Tuesday, May 05, 2020

"Is Covid-19 Like Altitude Sickness?" If so, some more scary implications that belong in science fiction


I do like to treat lecture presentations as “short films” on this blog (since I have a Wordpress blog for regular features)  when the subject matter relates to other work I have been doing. Such is the case today, with Jason Sonners of HBOT USA discussing “Is Covid-19 Like Altitude Sickness?

The clip shows a still of an expedition up Mt. Everest in Nepal, but then he talks.

He says that the Sars-Cov-2 virus attacks red blood cells (I thought it was endothelial tissue in blood vessels) and interferes with hemoglobin. He discusses the pressurization of a commercial airliner flying at 35000 feet to simulate the atmosphere at 8000 feet, where the percentage of oxygen is still the same, 21%, but the molecules of oxygen are farther apart.  Hyperbaric oxygen therapy for some situations simulates below sea level pressure to cause more oxygen to be dissolved in the plasma of the blood.

The question of altitude sickness comes up because in New York City particularly, doctors started noticing that patients could function (use their cell phones) even as the oxygen levels in their blood were amazingly low.  Other doctors have said that this happens not so much because of blood infection but because the lungs themselves have lost flexibility.
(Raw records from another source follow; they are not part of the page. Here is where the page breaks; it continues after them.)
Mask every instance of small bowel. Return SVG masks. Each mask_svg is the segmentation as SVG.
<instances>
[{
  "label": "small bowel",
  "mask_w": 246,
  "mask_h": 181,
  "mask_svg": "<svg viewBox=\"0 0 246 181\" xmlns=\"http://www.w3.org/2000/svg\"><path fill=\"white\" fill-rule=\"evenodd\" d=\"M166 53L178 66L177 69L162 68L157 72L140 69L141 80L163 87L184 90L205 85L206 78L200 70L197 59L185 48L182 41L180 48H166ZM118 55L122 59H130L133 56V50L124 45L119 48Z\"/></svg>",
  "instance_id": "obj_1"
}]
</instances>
In my own novel manuscript, “Angel’s Brother” there is a virus that first appears only at high altitudes, and then starts moving down the mountains.  As it moves into different populations there are different effects or behaviors of the virus.  I started imagining all this around 2000, and it’s shocking that twenty years later a real life virus does a lot of the things I had imagined.  Yet the coronavirus first exploded mainly in larger cities at low elevations. A virus that causes hypoxemia theoretically might incubate first in higher country and, when spreading to lower country, incubate in people with weaker circulatory systems (as degraded with age or by cigarette smoking), particularly in the lower limbs first.  It is a scary fictitious hypothesis, that has turned out to be partly true.

Picture:  Sierra Nevada, California, near Mammoth Lakes, my picture, May 2012.  Elevation at this spot (with glaciers coming down to lake), about 11,000 feet (climb starts at 9,500 off US 395).